2. Hill Street Blues
Sentimentality makes me push Hill Street Blues so high on the list. Tough and gritty but it was the first cop show I can remember that wasn’t about cops it was about people. There was no homogenous characterization of a cop which was transposed onto different actors. They were people, they had money problems, marriage problems, some had drug problems, some drank, some were corrupt, some made the right choices others made the wrong ones. Like I said — they were people. Hill Street Blues broke the mold on cop shows. 

1. M*A*S*H
Hardly an original choice at number one, but a remarkable television program and a triumph in so many ways. The Korean War, of course, only lasted three years; the TV series about that war went for eleven. Robert Altman’s film of the same name was the catalyst. The film and television casts, and the way they played their characters, differed greatly but both were brilliant.
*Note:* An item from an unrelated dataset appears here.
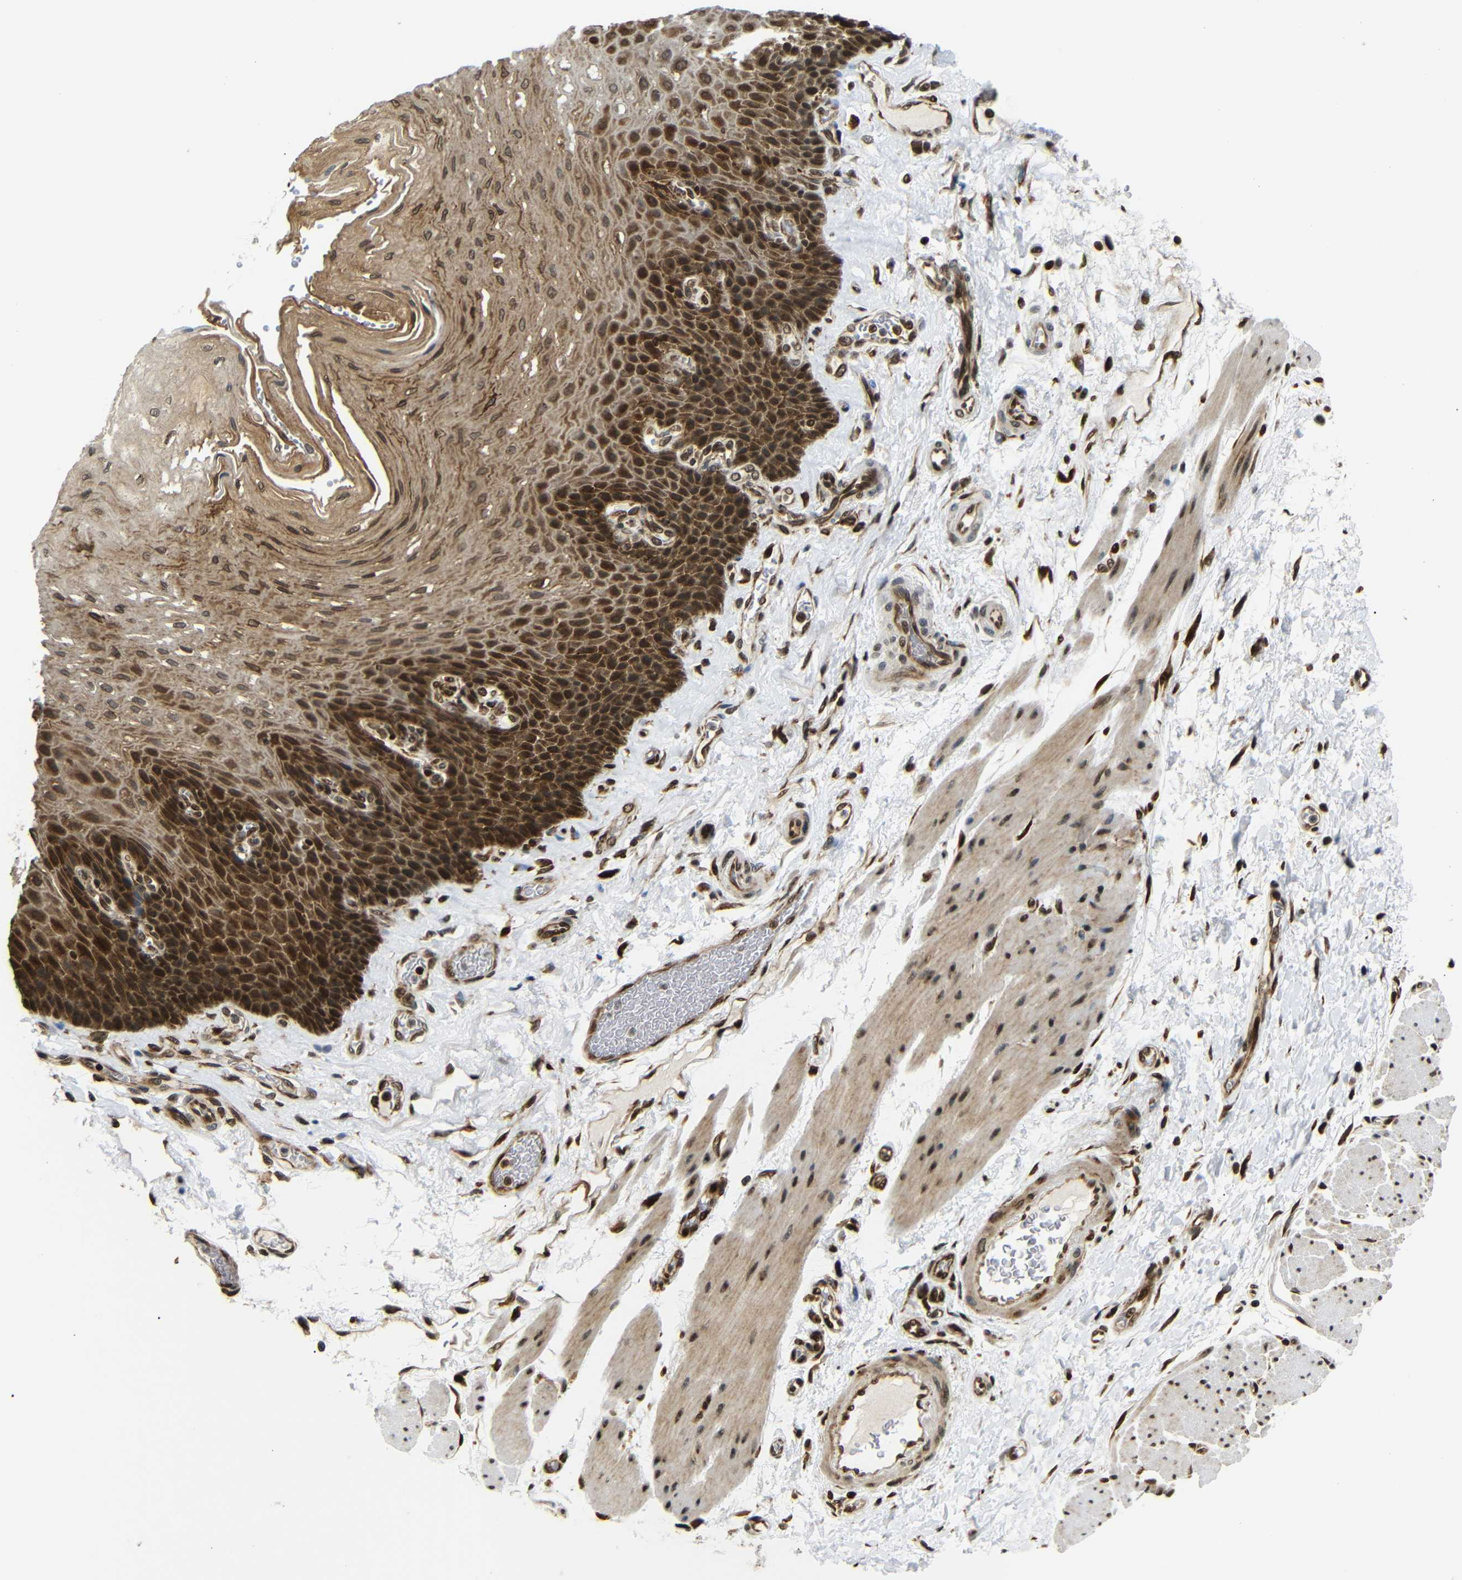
{"staining": {"intensity": "strong", "quantity": ">75%", "location": "cytoplasmic/membranous,nuclear"}, "tissue": "esophagus", "cell_type": "Squamous epithelial cells", "image_type": "normal", "snomed": [{"axis": "morphology", "description": "Normal tissue, NOS"}, {"axis": "topography", "description": "Esophagus"}], "caption": "Immunohistochemical staining of normal human esophagus exhibits high levels of strong cytoplasmic/membranous,nuclear staining in approximately >75% of squamous epithelial cells. The staining is performed using DAB brown chromogen to label protein expression. The nuclei are counter-stained blue using hematoxylin.", "gene": "SPCS2", "patient": {"sex": "female", "age": 72}}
The exception to the different comment is Gary Burghoff who played Radar in both the film and TV series. 
    The final episode of M*A*S*H is still the highest rating television program of all time — no wonder.  
    Any ensemble cast needs a leader and for M*A*S*H it was Alan Alda, who’s character ‘Hawkeye’ Pearce had a profound influence on not only myself but my two closest friends from childhood. True story. One was so inspired he became a surgeon. The other inextricably marked by the decency and humanity of  ‘Hawkeye’ chose a less glamorous path in medicine but one with a far greater human touch – he became a pharmacist. To this day he remains the social conscience of my circle of friends (particularly directing that conscience my way).
    I, on the other hand, was the only one of our three to realize that Alan Alda was in fact an actor and a writer and that he wasn’t really a doctor. So I thought I’d become a writer and I spent almost a decade doing it for television.
    First time I ever cried watching a screen was when Radar O’Reilly walked into a small tent, masquerading as the 4077th operating theatre, and told the world that Henry Blake had been killed. Twenty-five years later when I watched that episode again I still cried. And I laughed. And I learned. And I thought about life. And I enjoyed every bit of it.